I’m blasting through the San Francisco Bay Area for the Game Developers’ Conference, my annual pilgrimage to the place where artificial intelligence is really used by people to really make things that people really care about. While out here I’ve seen a lot of good friends, including Victor and Steve and Neil — and especially including the Rubrick, one of my Edge buddies from high school and college.
As we were chilling after great dinner at E&O; Trading Company in the City, Derek was horrified to learn that I planned to track down to Menlo Park and hit Kepler’s Bookstore and Barrone’s coffeehouse. “Dude! Don’t go down to the peninsula. Find something new in the city!” And I did — I took half a day finding bookstores in the City like Stacey’s and MacDonalds Books, digging through Rasputin’s used record store, and scouring leather shops like Stormy Leather, Mr. S and Madame S looking for new clubwear.
But then it was time to go down to my old haunts … Menlo Park. Palo Alto. Mountain View. It was too late to scour the Stanford Bookstore, so I hit NOLA’s New Orleans restaurant just off University Avenue instead, then trolled up to Megabooks (alas, also just closed) and the mega-Borders (mmm, good philosophy bookness) instead. But this, too, must close.
But not Happy Donuts.
An incredible congregation of donuts, students, and WiFi, Happy Donuts has slowly evolved from a quiet little donut shop (circa 1997 when I lived here) into the premiere place in the Peninsula for late night information exchange. The donuts are good. The Wi-Fi is free. And they’re always open — 24/7. You tell me where the studious (and, from the conversation at the table across from me, some not-so-studious) college kids are.
And here, at last, I begin to catch up on my blog. Even with my camera’s power down I can still document the experience because I carry a phone with me.
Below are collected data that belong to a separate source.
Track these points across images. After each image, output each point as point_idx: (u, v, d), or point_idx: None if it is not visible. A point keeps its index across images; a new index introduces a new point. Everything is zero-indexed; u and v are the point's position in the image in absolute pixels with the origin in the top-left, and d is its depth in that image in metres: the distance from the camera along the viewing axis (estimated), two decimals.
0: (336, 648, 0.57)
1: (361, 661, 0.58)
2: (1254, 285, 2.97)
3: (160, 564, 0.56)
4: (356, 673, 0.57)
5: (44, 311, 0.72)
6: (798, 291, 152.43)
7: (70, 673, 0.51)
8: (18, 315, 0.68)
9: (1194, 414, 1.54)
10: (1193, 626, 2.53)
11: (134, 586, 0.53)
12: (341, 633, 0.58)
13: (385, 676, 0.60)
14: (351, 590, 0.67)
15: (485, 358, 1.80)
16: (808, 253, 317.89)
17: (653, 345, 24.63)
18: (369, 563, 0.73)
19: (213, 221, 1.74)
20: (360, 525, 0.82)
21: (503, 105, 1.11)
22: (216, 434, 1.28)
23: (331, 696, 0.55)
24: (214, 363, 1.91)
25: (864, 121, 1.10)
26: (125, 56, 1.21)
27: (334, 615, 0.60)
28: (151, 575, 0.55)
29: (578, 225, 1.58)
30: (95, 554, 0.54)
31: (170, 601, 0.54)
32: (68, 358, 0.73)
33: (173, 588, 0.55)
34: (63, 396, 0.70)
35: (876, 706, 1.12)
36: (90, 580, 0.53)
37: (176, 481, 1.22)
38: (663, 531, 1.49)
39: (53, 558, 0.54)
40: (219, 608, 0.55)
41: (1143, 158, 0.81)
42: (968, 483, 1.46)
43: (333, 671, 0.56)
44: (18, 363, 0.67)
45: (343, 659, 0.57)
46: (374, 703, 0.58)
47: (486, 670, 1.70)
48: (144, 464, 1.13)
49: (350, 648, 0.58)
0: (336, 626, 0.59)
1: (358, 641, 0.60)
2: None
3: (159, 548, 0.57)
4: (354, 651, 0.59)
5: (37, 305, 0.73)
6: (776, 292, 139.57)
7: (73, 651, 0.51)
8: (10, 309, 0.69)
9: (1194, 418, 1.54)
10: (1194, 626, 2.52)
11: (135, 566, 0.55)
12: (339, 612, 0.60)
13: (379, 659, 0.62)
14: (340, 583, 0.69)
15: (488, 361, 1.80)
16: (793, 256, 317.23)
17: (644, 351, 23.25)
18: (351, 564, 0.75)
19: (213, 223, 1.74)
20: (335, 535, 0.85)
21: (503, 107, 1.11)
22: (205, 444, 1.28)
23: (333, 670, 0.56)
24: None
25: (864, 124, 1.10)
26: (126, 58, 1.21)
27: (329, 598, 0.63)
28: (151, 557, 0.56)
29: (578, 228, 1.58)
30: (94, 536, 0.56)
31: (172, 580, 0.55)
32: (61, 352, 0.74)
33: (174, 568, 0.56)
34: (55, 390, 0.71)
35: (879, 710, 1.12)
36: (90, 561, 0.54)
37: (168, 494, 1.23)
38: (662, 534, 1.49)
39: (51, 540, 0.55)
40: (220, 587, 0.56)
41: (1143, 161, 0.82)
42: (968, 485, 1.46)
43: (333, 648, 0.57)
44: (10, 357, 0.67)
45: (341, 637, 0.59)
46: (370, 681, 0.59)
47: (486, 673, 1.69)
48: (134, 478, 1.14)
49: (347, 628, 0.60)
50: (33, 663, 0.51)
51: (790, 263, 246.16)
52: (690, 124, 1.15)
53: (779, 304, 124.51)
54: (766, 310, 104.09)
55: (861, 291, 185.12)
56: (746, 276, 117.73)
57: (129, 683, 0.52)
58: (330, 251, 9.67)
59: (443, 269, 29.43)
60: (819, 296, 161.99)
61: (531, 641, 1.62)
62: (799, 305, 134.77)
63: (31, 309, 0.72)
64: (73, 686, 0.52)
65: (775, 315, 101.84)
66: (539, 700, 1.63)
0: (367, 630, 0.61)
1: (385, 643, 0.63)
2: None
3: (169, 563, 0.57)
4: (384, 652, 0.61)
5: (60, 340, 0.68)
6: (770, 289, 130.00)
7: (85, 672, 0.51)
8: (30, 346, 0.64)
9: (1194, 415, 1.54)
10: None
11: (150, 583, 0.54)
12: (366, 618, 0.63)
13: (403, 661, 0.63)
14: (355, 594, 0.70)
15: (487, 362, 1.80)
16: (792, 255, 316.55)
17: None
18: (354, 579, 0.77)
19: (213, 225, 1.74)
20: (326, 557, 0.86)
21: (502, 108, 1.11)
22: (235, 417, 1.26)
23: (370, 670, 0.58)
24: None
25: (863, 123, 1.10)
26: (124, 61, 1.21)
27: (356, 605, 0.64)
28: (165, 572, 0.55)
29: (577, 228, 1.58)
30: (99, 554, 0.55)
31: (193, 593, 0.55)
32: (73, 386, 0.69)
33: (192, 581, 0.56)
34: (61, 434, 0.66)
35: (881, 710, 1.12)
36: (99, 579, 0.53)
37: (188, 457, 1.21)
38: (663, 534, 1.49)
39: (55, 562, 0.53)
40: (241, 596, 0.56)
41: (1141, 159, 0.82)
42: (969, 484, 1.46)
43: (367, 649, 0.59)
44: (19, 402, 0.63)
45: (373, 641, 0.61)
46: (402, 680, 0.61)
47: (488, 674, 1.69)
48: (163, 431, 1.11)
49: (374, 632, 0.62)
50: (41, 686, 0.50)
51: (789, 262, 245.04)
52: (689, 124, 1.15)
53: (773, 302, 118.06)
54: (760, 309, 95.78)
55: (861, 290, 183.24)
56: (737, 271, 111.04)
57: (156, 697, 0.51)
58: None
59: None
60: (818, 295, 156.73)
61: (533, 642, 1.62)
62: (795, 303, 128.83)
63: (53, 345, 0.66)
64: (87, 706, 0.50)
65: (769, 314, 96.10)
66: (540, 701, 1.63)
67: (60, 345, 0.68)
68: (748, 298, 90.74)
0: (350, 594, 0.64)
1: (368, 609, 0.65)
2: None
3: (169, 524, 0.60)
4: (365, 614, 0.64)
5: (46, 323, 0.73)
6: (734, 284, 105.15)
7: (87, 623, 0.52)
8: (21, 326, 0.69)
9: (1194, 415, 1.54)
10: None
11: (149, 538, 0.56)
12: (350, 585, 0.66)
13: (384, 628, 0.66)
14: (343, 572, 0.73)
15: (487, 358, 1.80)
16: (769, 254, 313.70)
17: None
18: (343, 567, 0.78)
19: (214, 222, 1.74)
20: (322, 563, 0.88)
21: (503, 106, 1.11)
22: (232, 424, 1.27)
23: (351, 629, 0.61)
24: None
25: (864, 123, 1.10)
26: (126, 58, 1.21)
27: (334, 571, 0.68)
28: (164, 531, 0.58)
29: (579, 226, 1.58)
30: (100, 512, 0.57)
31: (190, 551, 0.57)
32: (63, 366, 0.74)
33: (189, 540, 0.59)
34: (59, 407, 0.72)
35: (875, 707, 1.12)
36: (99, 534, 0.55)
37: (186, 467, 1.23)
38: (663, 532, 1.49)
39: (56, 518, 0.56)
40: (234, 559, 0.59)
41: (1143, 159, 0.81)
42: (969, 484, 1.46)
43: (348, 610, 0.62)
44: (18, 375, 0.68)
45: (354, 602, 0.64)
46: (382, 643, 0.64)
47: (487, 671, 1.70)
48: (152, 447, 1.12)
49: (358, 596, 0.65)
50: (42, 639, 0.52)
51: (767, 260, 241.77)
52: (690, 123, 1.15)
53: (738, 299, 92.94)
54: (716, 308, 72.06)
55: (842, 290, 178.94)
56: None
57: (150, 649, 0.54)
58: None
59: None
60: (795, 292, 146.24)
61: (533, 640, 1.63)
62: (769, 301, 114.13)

Yes, Mister Christian, it’s the 21st century: we may not be on the Moon, but I just took a picture with a dang phone:
If you’re too young to have taken apart your parents’ AT&T-standard; T phone and then put it back together by hand, you may not understand, but I just took a picture with a handheld phone that looks an awful lot like a Star Trek communicator! Captain Kirk never had it so good!
Mmmm … rich creamery technology goodness. As Homer Simpson might say: Happy Donuts eases the pain.